Testing whether difference between interacted coefficients is not larger than threshold

Nicole Kapelle

Join Date: Apr 2016

Posts: 31
#1

Testing whether difference between interacted coefficients is not larger than threshold

02 Apr 2019, 09:55

Dear all,

this is probably quite a simple issue for people that are familiar with the test command

I am running a fixed effects regression to examine the association between changes in wealth (ihs transformed) over the marital dissolution process. The marital dissolution process is reflected by four dummy variables (sepneg, sepy, divy1 and divy2) with the reference 'at least 3 years prior to actual separation'. As I expect this to differ between men and women, I interact the marital dissolution dummies with a gender dummy (female 1/0). I run this in Stata 15.

My code for the fixed effects regression looks as followed:

Code:

xtreg wealth_ihsa i.sepneg#i.female i.sepy#i.female i.divy1#i.female i.divy2#i.female $covfe, fe vce(cluster id)

I understand that I can test whether men and women during separation differ significantly in their wealth with the following command:

Code:

test 1.sepy#0.female=1.sepy#1.female

What I would like to test though is whether the difference between men and women during separation (1.sepy#0.female vs 1.sepy#1.female) is not larger than 0.096. This is equivalent to a 10% difference. After an advice from a colleague, I have tried the following:

Code:

test _b[1.sep#0.female:1.sep#1.female]-0.096=0

However, I only get the error message 'equation 1.sep#0.female not found'. So obviously, this is not the right way. Can anyone advice on how to properly test this? Is the command 'test' even the appropriate command to use?
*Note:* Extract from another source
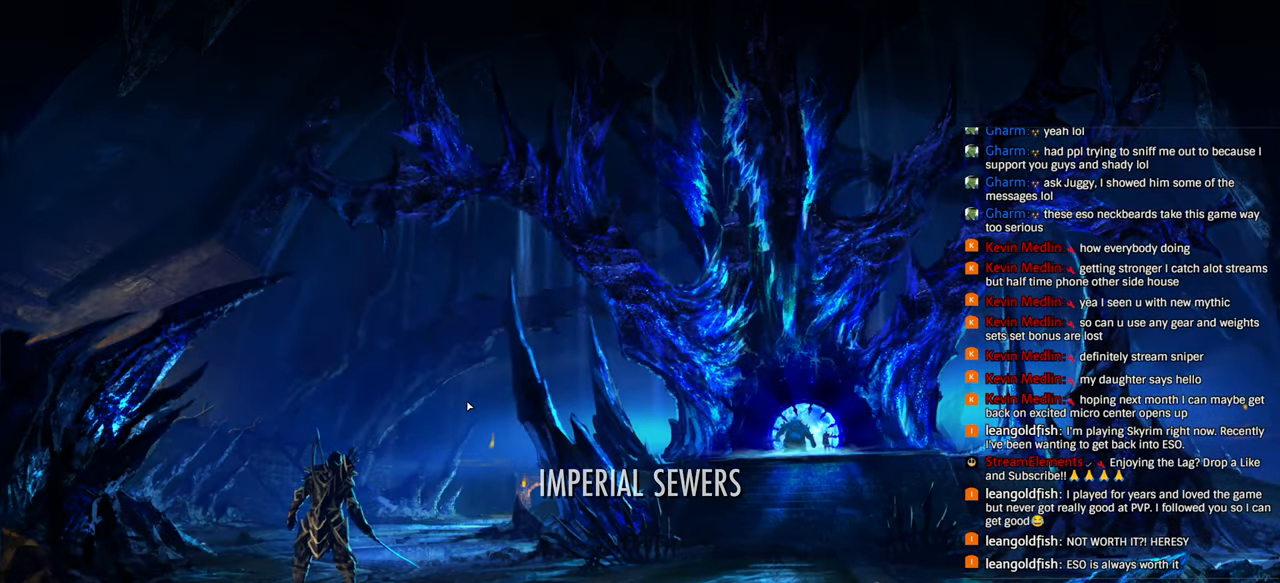
{"dt_ms": 1000, "buttons": [], "left_stick": "center", "right_stick": "center"}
I hope I have been clear enough and someone can provide some help.
Thanks,
Nicole
Tags: None
Clyde Schechter

Join Date: Apr 2014

Posts: 30174
#2

02 Apr 2019, 14:08

Before answering your question, let me point out that your regression model is mis-specified. You have a bunch of interaction terms, but you do not also include the constituents of those terms. While some of them will disappear anyway due to colinearity with the fixed effects, the rest of them are necessary. I'll also point out that you can save yourself a lot of typing by taking advantage of the fact that factor-variable notation is a lot like algebra, and by making use of the ## (not #) operator.

Code:

xtreg wealth_ihsa i.(sepneg sepy divy1 divy2)##i.female $covfe, fe vce(cluster id)

As for the test you want to do, that notation with the colon is not intended for what you are trying to do. Also, you don't have to write the _b[] here. You can just do:

Code:

test 1.sep#0.female - 1.sep#1.female = 0.96
Comment
Nicole Kapelle

Join Date: Apr 2016

Posts: 31
#3

03 Apr 2019, 02:00

Thank you very much Clyde! That was exactly what I was looking for!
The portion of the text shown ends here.